A tool to make CSV reports more readable and sortable.

Primary LanguagePython

CSV Reports Expansion Tool

Purpose

This is a script that is meant to make the CSV reports generated by ArchivesSpace more readable in some scenarios.

The CSV reports generated by ArchivesSpace in most cases show linked records as a list of JSON objects. This looks something like the following.

[{"name":"Halpern, Elizabeth","function":"creator","role":null},{"name":"Halpern, Elizabeth","function":"subject","role":null}]

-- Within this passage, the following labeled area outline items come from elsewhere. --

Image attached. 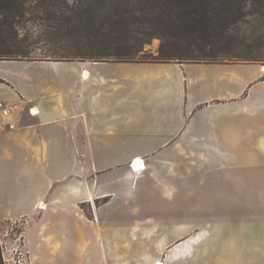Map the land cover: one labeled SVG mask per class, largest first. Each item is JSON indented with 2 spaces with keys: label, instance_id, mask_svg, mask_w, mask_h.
<instances>
[{
  "label": "crops",
  "instance_id": "obj_1",
  "mask_svg": "<svg viewBox=\"0 0 264 264\" xmlns=\"http://www.w3.org/2000/svg\"><path fill=\"white\" fill-rule=\"evenodd\" d=\"M0 100L12 106L0 112V236L20 222L29 264H78L84 205L93 228L111 200L125 205L143 187L176 199L195 194L196 178L199 198L212 180L214 200L197 205L212 211V241L192 255L160 251L192 205L180 220L135 221L158 244L141 264H205L212 247L213 264H264V64L0 59Z\"/></svg>",
  "mask_w": 264,
  "mask_h": 264
},
{
  "label": "trees",
  "instance_id": "obj_2",
  "mask_svg": "<svg viewBox=\"0 0 264 264\" xmlns=\"http://www.w3.org/2000/svg\"><path fill=\"white\" fill-rule=\"evenodd\" d=\"M250 1L0 0V59L213 62Z\"/></svg>",
  "mask_w": 264,
  "mask_h": 264
},
{
  "label": "rangeland",
  "instance_id": "obj_3",
  "mask_svg": "<svg viewBox=\"0 0 264 264\" xmlns=\"http://www.w3.org/2000/svg\"><path fill=\"white\" fill-rule=\"evenodd\" d=\"M159 46L160 39L152 38L144 49L146 53L155 56L158 54ZM219 48V55L214 58L215 61H253L264 64V0L250 1L247 5V13L232 28L230 37L225 39ZM205 181V184L201 186L200 196L203 198V202L209 203L214 200L212 180L208 178ZM145 183L148 184L144 181ZM140 185L141 182H138V190ZM190 185L195 194L178 195L176 199L173 197L165 199L162 194L156 196L153 193H146L145 187H143V190L139 194L136 193L132 200L125 201V205L111 200L108 204H104L103 210L100 211V220L96 218L99 223L92 220L93 228H90L87 223L93 219L91 211L88 210V205H84L83 214L79 211L77 215V236H85L89 242H79L77 245L78 264H113V260L108 255L112 249L115 250L113 256L117 260L114 261L115 264H141L139 257L141 252L148 246L153 249L152 251H156L158 244L153 241L145 243L141 239L143 227H135L134 222L140 221L149 224L154 221L156 216L157 219L167 216L170 220L173 218L180 220L181 214L178 209L184 207L183 210L187 212V205H192L188 225L180 227L178 236V233H175L177 242L159 244L163 247L160 251L163 254L173 251L175 256L187 253L196 254L202 236L206 235L207 240L212 241L213 216L210 210L206 212L198 210L197 205L201 198L196 193L197 178L191 179ZM186 212L184 211V213ZM103 219L108 222V225L104 224ZM3 229L5 232L1 233L0 247L2 252L4 251V254L1 253L4 264H29L23 248L20 222H7ZM113 234H118L117 242L112 240ZM151 234L154 235V233ZM206 246L208 248V246H212V243H207ZM213 252V247L208 249L206 254L201 257L202 263L213 264ZM191 262L197 263L196 259H191Z\"/></svg>",
  "mask_w": 264,
  "mask_h": 264
},
{
  "label": "built area",
  "instance_id": "obj_4",
  "mask_svg": "<svg viewBox=\"0 0 264 264\" xmlns=\"http://www.w3.org/2000/svg\"><path fill=\"white\" fill-rule=\"evenodd\" d=\"M11 111H12V106L6 102L0 100V112L5 118L10 117ZM14 125L15 124L13 122H10V121H8L6 123V127L9 129L14 128ZM135 161L136 160H133V162L131 163V165L133 166L134 169H136L135 163H134ZM13 223H16V222H13ZM19 253L22 254L21 252H19Z\"/></svg>",
  "mask_w": 264,
  "mask_h": 264
},
{
  "label": "bare ground",
  "instance_id": "obj_5",
  "mask_svg": "<svg viewBox=\"0 0 264 264\" xmlns=\"http://www.w3.org/2000/svg\"><path fill=\"white\" fill-rule=\"evenodd\" d=\"M142 160H137L135 163L136 169L137 168H144V165H142ZM157 264H162L161 262H158Z\"/></svg>",
  "mask_w": 264,
  "mask_h": 264
}]
</instances>
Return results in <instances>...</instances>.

This tool creates a separate row for each JSON object in the list and makes a new column for each key in the JSON object. This should allow for increased sorting ability.

Example

The following is an example of how this would look for one row of report data.

Before

accession_number record_title deaccessions names
*2010M-1 Annotation by A. L. (Alfred Leslie) Rowse on clipping [{"description":"It's gone, man.","notification_sent":"Yes","date":"2018-04-06","extent":"0.00 "}] [{"name":"Halpern, Elizabeth","function":"creator","role":null},{"name":"Halpern, Elizabeth","function":"subject","role":null}]

After

accession_number record_title deaccessions_date deaccessions_notification_sent deaccessions_extent deaccessions_description names_name names_function names_role
*2010M-1 Annotation by A. L. (Alfred Leslie) Rowse on clipping 4/6/2018 Yes 0 It's gone, man. Halpern, Elizabeth creator
*2010M-1 Annotation by A. L. (Alfred Leslie) Rowse on clipping 4/6/2018 Yes 0 It's gone, man. Halpern, Elizabeth subject

Choosing Which Columns to Expand

By default, all columns with JSON data will be expanded. However, you can specify columns not to expand through the option -x or --skip-column. The need for this is explained below.

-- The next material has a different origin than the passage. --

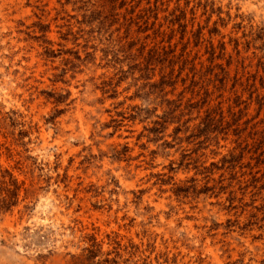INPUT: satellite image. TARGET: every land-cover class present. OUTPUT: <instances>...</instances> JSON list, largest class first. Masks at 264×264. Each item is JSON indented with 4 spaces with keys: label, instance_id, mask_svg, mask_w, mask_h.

When there are multiple types of linked records on a row, this tool will generate the cross product (i.e. every possible combination of data). This means that you will have a lot of duplicate data if you use this tool for a report that has many linked records of different types and choose to expand all of them. For instance, if you had an accession that is linked to 2 deaccessions, 4 subjects, and 3 names, you would end up with 2x4x3=24 rows in your expanded CSV report. Its easy to see how this could get exessive quickly.

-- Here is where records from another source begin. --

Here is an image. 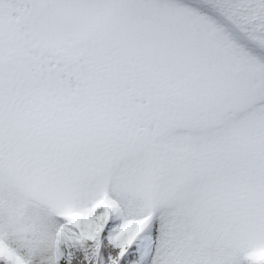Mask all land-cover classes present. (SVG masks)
Returning a JSON list of instances; mask_svg holds the SVG:
<instances>
[{
    "label": "snow or ice",
    "instance_id": "1",
    "mask_svg": "<svg viewBox=\"0 0 264 264\" xmlns=\"http://www.w3.org/2000/svg\"><path fill=\"white\" fill-rule=\"evenodd\" d=\"M0 264H264V0H0Z\"/></svg>",
    "mask_w": 264,
    "mask_h": 264
}]
</instances>
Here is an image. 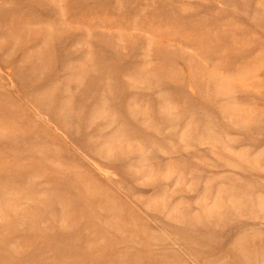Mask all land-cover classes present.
<instances>
[{"label": "rangeland", "instance_id": "obj_1", "mask_svg": "<svg viewBox=\"0 0 264 264\" xmlns=\"http://www.w3.org/2000/svg\"><path fill=\"white\" fill-rule=\"evenodd\" d=\"M0 264H264V0H0Z\"/></svg>", "mask_w": 264, "mask_h": 264}]
</instances>
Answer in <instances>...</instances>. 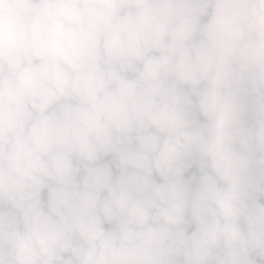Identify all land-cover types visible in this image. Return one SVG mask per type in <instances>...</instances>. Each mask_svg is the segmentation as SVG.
<instances>
[{
    "label": "clouds",
    "instance_id": "clouds-1",
    "mask_svg": "<svg viewBox=\"0 0 264 264\" xmlns=\"http://www.w3.org/2000/svg\"><path fill=\"white\" fill-rule=\"evenodd\" d=\"M0 264H264V0H0Z\"/></svg>",
    "mask_w": 264,
    "mask_h": 264
}]
</instances>
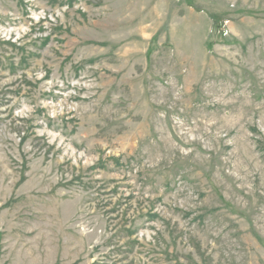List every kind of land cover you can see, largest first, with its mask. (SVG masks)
Listing matches in <instances>:
<instances>
[{
	"label": "rangeland",
	"instance_id": "1",
	"mask_svg": "<svg viewBox=\"0 0 264 264\" xmlns=\"http://www.w3.org/2000/svg\"><path fill=\"white\" fill-rule=\"evenodd\" d=\"M0 264H264V0H0Z\"/></svg>",
	"mask_w": 264,
	"mask_h": 264
}]
</instances>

This is why this tool includes an option to specify columns not to expand. If, in the example above, you only really needed to be able to sort by the data for the linked subjects, you could choose not to expand the deaccessions and names columns so that you only ended up with 4 columns for that accession in your report.

How to Run

With python installed, run python expand.py path/to/my_report.csv.

This will generate path/to/my_report_expanded.csv.

A setup file is also provided that can be used to generate an exe with py2exe with python setup.py py2exe.

This exe can be run like expand path/to/my_report.csv.